第4話

 それから十年が経った、ある日のこと。僕は、桜散る夕暮れ時の河原に寝そべって、立ち上りゆく紫煙を、ただ呆然と眺めていた。


 口に咥えたシガレットの、香ばしさとはまた異なる、喉元に絡みつくような粘っこい香味。むせ返りそうになるのを堪えながら、それを肺いっぱいに吸い込んで、茜色の空へと向かって吐き出す。


 分からないな。僕はひとり、呟いた。なぜ父は、これほど不味くて身体にも悪いものを、好んでまで吸っていたのだろうか––––。
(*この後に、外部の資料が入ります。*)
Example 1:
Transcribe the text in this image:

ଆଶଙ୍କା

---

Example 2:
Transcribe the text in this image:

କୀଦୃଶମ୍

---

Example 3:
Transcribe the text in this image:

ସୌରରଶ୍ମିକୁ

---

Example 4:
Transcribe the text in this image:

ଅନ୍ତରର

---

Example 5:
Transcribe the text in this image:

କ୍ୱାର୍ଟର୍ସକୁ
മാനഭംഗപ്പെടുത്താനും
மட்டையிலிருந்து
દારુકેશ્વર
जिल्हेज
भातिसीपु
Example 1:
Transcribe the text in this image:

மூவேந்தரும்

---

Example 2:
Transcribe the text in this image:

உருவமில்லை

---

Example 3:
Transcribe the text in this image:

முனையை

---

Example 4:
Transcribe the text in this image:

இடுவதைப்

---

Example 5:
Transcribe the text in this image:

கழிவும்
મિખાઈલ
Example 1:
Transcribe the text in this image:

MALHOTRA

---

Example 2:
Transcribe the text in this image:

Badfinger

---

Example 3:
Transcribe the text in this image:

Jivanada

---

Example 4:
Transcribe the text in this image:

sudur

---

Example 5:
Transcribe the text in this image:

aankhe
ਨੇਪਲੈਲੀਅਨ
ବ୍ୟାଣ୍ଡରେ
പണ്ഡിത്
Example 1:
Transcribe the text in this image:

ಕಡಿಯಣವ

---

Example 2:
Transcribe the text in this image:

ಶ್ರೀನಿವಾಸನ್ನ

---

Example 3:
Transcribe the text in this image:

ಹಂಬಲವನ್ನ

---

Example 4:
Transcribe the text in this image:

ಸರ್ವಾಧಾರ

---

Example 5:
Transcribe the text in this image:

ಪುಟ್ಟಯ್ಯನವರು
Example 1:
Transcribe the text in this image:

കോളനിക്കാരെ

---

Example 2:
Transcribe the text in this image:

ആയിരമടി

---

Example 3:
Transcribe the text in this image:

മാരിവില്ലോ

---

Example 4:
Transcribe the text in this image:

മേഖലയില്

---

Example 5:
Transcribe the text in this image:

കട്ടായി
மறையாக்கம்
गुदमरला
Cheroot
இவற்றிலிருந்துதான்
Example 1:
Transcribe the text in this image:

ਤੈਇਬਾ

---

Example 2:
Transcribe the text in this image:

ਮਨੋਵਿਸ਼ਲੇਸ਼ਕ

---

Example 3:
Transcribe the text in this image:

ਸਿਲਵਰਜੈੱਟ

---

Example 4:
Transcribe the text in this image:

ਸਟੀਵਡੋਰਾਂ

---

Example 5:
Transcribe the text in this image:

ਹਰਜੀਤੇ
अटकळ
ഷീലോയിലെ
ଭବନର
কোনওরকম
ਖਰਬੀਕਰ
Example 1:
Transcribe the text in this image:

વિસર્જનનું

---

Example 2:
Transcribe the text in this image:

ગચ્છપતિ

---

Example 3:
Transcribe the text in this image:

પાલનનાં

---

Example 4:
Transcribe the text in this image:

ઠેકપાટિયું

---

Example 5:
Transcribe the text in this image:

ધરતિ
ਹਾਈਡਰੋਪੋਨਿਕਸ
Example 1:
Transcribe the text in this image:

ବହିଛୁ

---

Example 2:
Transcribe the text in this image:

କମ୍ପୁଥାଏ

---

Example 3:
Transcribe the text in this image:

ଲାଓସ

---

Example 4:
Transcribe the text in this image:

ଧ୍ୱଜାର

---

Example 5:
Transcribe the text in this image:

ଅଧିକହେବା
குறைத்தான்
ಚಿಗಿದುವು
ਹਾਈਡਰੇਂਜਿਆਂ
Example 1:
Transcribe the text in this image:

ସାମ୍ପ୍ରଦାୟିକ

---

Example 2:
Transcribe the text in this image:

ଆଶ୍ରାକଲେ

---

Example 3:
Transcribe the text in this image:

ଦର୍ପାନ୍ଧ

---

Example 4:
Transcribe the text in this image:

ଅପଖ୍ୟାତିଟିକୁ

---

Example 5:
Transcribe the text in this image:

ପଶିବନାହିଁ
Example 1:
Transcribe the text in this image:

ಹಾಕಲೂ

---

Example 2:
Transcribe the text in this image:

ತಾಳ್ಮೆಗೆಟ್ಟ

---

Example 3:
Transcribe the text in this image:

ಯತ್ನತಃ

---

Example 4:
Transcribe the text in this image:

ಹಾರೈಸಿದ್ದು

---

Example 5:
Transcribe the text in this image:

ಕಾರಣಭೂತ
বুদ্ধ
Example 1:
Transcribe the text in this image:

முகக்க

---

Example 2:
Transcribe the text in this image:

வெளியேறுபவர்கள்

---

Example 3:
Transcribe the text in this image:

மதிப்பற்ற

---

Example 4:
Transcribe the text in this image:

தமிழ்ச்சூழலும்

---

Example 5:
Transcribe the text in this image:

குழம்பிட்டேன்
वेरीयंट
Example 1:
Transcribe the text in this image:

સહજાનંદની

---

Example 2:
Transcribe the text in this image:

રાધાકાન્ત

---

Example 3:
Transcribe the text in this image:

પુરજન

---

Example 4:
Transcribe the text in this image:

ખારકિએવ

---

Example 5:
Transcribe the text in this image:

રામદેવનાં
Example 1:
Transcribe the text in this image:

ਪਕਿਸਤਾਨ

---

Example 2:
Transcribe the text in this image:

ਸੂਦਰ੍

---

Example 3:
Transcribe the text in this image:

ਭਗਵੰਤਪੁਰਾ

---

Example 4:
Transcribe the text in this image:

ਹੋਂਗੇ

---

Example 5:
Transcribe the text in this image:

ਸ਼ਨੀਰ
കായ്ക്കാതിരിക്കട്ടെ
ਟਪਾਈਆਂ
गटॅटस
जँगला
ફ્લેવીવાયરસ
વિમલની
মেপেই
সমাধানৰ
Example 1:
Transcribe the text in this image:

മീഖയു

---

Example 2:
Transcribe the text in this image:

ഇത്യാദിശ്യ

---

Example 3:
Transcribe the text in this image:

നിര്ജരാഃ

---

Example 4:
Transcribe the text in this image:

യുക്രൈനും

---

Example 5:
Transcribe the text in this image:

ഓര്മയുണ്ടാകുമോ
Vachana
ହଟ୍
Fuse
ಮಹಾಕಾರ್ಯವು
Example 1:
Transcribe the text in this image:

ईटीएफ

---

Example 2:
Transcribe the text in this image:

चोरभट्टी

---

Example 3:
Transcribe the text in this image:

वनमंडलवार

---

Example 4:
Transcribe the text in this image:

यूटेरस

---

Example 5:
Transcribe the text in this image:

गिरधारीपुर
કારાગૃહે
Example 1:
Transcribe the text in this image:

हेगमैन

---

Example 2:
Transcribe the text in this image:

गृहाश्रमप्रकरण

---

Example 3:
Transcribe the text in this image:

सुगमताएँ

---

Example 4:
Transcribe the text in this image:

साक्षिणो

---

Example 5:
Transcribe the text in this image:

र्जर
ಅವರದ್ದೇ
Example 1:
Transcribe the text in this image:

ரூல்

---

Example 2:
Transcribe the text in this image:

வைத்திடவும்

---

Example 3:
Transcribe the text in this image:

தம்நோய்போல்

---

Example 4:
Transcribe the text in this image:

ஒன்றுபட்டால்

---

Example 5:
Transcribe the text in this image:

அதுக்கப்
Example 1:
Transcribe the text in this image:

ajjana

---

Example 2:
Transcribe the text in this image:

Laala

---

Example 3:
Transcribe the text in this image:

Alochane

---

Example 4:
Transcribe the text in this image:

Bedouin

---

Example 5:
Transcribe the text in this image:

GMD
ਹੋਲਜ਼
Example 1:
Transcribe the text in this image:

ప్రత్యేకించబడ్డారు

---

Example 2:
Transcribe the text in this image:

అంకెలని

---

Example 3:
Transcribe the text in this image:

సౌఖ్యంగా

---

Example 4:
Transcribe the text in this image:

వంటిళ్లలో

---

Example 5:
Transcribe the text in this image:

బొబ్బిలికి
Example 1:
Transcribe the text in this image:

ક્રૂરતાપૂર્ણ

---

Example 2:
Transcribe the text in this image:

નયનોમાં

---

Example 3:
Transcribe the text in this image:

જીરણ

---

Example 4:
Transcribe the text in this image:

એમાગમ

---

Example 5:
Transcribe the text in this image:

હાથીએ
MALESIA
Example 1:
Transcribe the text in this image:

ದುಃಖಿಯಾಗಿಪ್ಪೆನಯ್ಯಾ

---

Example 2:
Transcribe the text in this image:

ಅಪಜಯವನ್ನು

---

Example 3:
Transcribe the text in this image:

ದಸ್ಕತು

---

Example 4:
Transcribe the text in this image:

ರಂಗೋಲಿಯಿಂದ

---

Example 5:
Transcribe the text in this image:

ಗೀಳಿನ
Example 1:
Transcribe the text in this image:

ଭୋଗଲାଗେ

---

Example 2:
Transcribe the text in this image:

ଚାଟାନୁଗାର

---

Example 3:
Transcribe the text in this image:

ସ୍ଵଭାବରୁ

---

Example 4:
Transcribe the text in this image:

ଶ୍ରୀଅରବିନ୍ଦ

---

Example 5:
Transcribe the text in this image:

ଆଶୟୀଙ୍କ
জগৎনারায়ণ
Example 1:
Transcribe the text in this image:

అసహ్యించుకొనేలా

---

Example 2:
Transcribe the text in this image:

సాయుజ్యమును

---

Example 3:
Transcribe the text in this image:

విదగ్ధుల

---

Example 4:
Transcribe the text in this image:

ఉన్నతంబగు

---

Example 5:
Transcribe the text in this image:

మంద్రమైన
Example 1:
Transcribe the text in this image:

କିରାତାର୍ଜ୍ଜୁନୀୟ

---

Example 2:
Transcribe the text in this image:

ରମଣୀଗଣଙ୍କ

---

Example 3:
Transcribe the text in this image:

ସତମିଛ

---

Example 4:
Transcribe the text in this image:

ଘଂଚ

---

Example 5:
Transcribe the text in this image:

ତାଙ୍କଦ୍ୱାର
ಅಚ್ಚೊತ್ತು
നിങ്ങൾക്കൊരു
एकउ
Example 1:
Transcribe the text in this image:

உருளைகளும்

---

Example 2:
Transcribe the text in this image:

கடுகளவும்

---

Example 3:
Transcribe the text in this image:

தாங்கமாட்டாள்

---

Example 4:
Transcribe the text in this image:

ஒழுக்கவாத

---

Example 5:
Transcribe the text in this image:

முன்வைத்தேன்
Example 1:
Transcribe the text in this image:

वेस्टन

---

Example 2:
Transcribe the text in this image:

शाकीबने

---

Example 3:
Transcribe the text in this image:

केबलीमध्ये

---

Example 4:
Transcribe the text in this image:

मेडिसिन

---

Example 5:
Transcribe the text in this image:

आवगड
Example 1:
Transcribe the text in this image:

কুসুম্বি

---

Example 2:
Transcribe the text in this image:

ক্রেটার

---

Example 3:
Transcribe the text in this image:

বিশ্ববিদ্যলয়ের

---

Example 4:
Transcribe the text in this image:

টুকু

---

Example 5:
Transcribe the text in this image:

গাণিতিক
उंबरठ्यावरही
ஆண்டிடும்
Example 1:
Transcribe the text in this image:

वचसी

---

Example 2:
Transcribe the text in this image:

 きょうび、煙草は貴重品だった。≪連邦≫が掲げた「博愛による平和パクス・ヒューマニタス」政策によって、世界から貧困が駆逐された結果、途上国でのプランテーションに依存していた煙草産業は崩壊したのである。

 そんなご時世で、ただでさえ喫煙を禁止された未成年の僕が、どうして煙草を手にしているのか––––今朝、父の遺品であるフライト・ジャケットのポケットに、吸いかけのパッケージが入っているのを見つけたのだ。もの珍しく思って、こうして一本ばかり、試しに吸ってみたのはいいものの、その余りの不味さに辟易としているところだった。


 ひとつため息をついて、まだ長いままのシガレットを、桜流しの川面へと投げ捨てる。

 吸って吐いてを何度か繰り返していれば、高校生の僕だって美味さが理解できると思っていたのだが。どうやら僕の心は、大人たちの嗜好を解するにはまだ幼すぎるらしい。


 再び、芝生の上に横となって、茜色に染まりつつある空を見上げる。この辺りは––––詰め襟姿が煙草を吸っていたって何も言われないほどに––––人通りが少なく、当時の僕にとってすれば、母の死に顔を思い出させる自宅なんかより、よっぽど心休まる場所だった。何よりこうやって、意味もなくただ空を見上げているのが、窮屈な日々の中で最も落ち着く時間だったのだ。


 ふと、視界の端から徐に現れた、白く煌めく影の存在に気づく。

 四枚の羽根を広げてゆったりと飛行するそれは、一見すれば、トンボのようなシルエットをしていたが。微かに聴こえる甲高い駆動音は、明らかに有機物のそれではない。


 UAB-29"ドラゴンフライ"––––先の戦争において≪連邦≫が投入した、無人爆撃機の同型。ただしそのはらわたには、爆弾の代わりに放射能除去装置が納められていて、敗戦色濃厚で自棄やけになった合衆国が核兵器を乱射した、その尻拭いに勤しんでいるだった。


 父の仇が、すぐ頭上を悠々と飛んでいるというのに。地上にいる僕は、何一つとして仕返してやれない。

 それどころか、奴らの働きなしでは、僕たちは今や、健康で文化的な最低限度の生活を営むことすらままならないのだ。腹立たしい––––≪連邦≫が、なにより自分自身が。


「……クソったれ」


 芝生のベッドから立ち上がり、辺りに転がっていた石ころを手に取ると、白トンボへと思い切り投げつける。

 しかし、高度数千メートルを飛行する爆撃機崩れまで届くはずもなく。石ころは山なりを描き、川に落ちて「トポン」と間抜けな音を立てるばかりであった。


 不意な脱力感に襲われて、僕はその場にへたり込む。一体何を、これほどまでに苛立っているのだろう––––。

 両親の仇連邦がでかい顔をするのを、こうしてただ見上げることしかできないというのは、決して今に始まったことではないじゃないか。自分で自分の青臭さを冷笑しながら、くそ忌々しいシルエットが段々と小さくなり、やがて夕日の中に消えてゆくのを見送る。


 その耳障りな羽音が、そよ風の中に消え入ってから、暫くした頃。僕は何処いずこかに、懐かしい音色が響くのを聴いた。


 白トンボの駆動音を、キーボードピアノの軽率な電子音に喩えるなら––––それはまるで、パイプオルガンの荘厳な調べ。腹の底から鋭く突き上げるようなこの轟音を、僕は、以前にも聴いたことがあった。


 そう。僕は、この音色を知っている。忘れられる筈がない––––蒼穹を舞う五羽の巨鳥、白煙に切り裂かれた空の欠片。あの日あの場所で見たもの、聴いたものの全てを。


 制服に張り付いた桜の花びらも払い落とさぬまま、傍らに横倒ししていた自転車を起こす。そして僕は、轟音が発せられている方向へと向かって、力一杯にペダルをこぎ出した。